La question des pénalités dans les marchés publics est d’une actualité particulièrement sensible. Elle fait en effet l’objet non seulement de nombreux contentieux mais aussi de précontentieux, par exemple devant le médiateur des entreprises qui est de plus en plus saisi par les opérateurs économiques dénonçant le caractère souvent disproportionné des clauses pénales figurant dans leurs marchés.
Si, depuis 2008, le juge administratif n’hésite pas à moduler le montant de pénalités qu’il juge excessif, il vient récemment de nuancer sa position, restreignant par la même ses possibilités de modulation.
Le cheminement du juge pour reconnaître la possibilité qu’il module les pénalités dans les marchés publics a été long. Dès 1944 ainsi, il ne s’est pas reconnu compétent pour exercer une telle modulation – CE ; 14 juin 1944, SEKOULOUNOS – ; cet arrêt ayant également affirmé que les pénalités n’étaient pas liées au préjudice réellement subi par l’administration – principe toujours actuel – et que les pénalités pouvaient être supérieures au montant du marché – solution moins actuelle du coup –.
Et une jurisprudence constante refusait que le juge administratif applique l’article 1152 du code civil – devenu article 1231-5 – qui donne justement la possibilité au juge « même d’office de modérer ou augmenter la peine qui avait été convenue, si elle est manifestement excessive ou dérisoire ».V. CE, 24 novembre 2006, Sté Group 4 Falck sécurité.
Deux Cours Administratives d’Appel avaient tenté un revirement de jurisprudence en faveur d’une modulation des pénalités par le juge, le Conseil d’Etat ne les ayant cependant pas suivies dans cette voie – CAA Paris, 23 juin 2006, SARL Serbois; CAA Lyon, 27 décembre 2007, Sté nouvelle des établissements Verger et Delporte –.
Il faudra attendre 2008 pour que le revirement de jurisprudence ainsi initié soit enfin adoubé par le Conseil d’Etat.

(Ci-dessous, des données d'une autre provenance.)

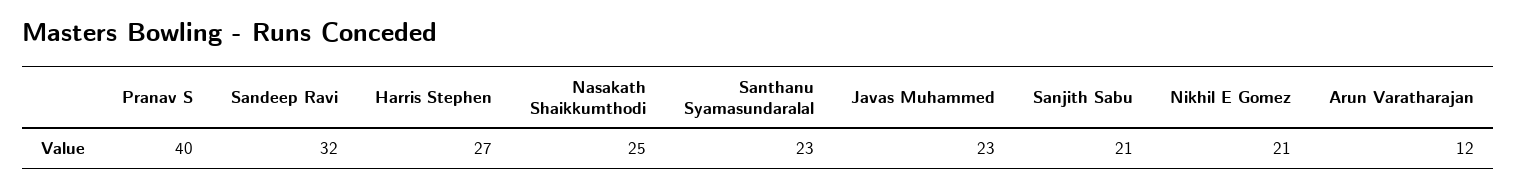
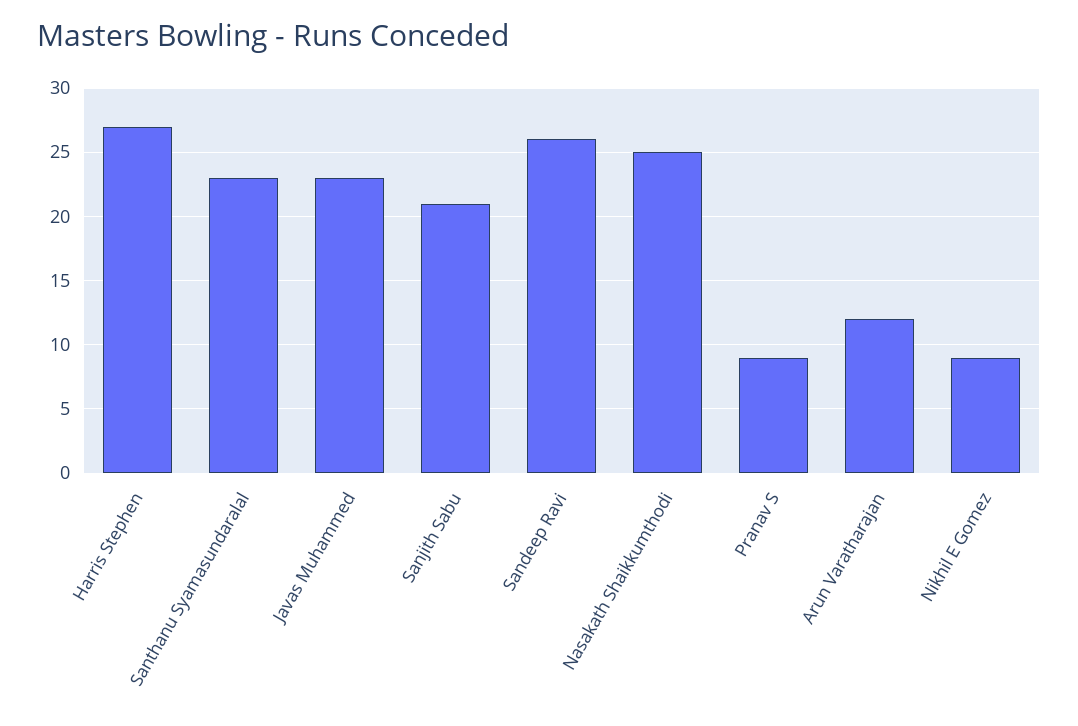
Pranav S: 40 -> 9
Sandeep Ravi: 32 -> 26
Nikhil E Gomez: 21 -> 9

« Considérant par ailleurs qu’il est loisible au juge administratif, saisi de conclusions en ce sens, de modérer ou d’augmenter les pénalités de retard résultant du contrat, par application des principes résultant de l’article 1152 du code civil, si ces pénalités atteignent un montant manifestement excessif ou dérisoire au regard du montant du marché ». C’est par cette décision du 29 décembre 2008, OPHLM de Puteaux, que le Conseil d’Etat a fini par appliquer les dispositions de l’article 1152 du Code Civil. Trois conséquences essentielles peuvent être tirées de ce revirement :
1- Il reconnait une fois de plus comme source du droit des contrats publics un texte applicable aux contrats de droit privé
2- Il n’hésite pas à intervenir au sein des relations contractuelles et à se mêler du contenu de l’accord souscrit entre les parties
3- Il se fait le seul juge de l’équité contractuelle dans ce domaine spécifique des clauses pénales. A noter qu’en l’espèce les pénalités atteignaient 56,2% du marché…ce que le Conseil d’Etat a effectivement jugé manifestement excessif.
Mais dans un arrêt du 19 juillet 2017, le Conseil d’état a restreint les effets de cette jurisprudence en faisant de la modulation une exception : « si le juge du contrat doit en principe appliquer les clauses relatives aux pénalités dont sont convenues les parties en signant le contrat, il peut, à titre exceptionnel, saisi de conclusions en ce sens par une partie, modérer ou augmenter les pénalités de retard résultant du contrat si elles atteignent un montant manifestement excessif ou dérisoire eu égard au montant du marché et compte tenu de l’ampleur du retard constaté dans l’exécution des prestations », ces derniers termes étant un ajout à la jurisprudence OPHLM de Puteaux. Et il appartient au titulaire du marché de fournir au juge tous éléments de nature à établir dans quelle mesure ces pénalités présentent selon lui un caractère manifestement excessif, ces éléments pouvant provenir de pratiques observées pour des marchés comparables ou des caractéristiques particulières du marché en cause. Le juge fait donc davantage reposer la charge de l’argumentation sur le cocontractant de l’administration afin de se fonder sa propre opinion sur le litige dont il est saisi.
Enfin, après avoir réaffirmé le principe datant de 1944 selon lequel les pénalités de retard ne sont pas liées au préjudice réellement subi par l’acheteur, il va plus loin en affirmant que les pénalités sont dues même en l’absence de préjudice ou si leur montant s’avère supérieur au préjudice subi.
Cette toute dernière évolution jurisprudentielle, en ouvrant encore le champ des pénalités dans les marchés publics tout en limitant les possibilités juridictionnelles de les diminuer, ne va certainement pas rassurer des opérateurs économiques qui dénoncent régulièrement l’insécurité pour eux susceptible de résulter de la mise en œuvre de clauses pénales disproportionnées au regard du montant de leurs marchés.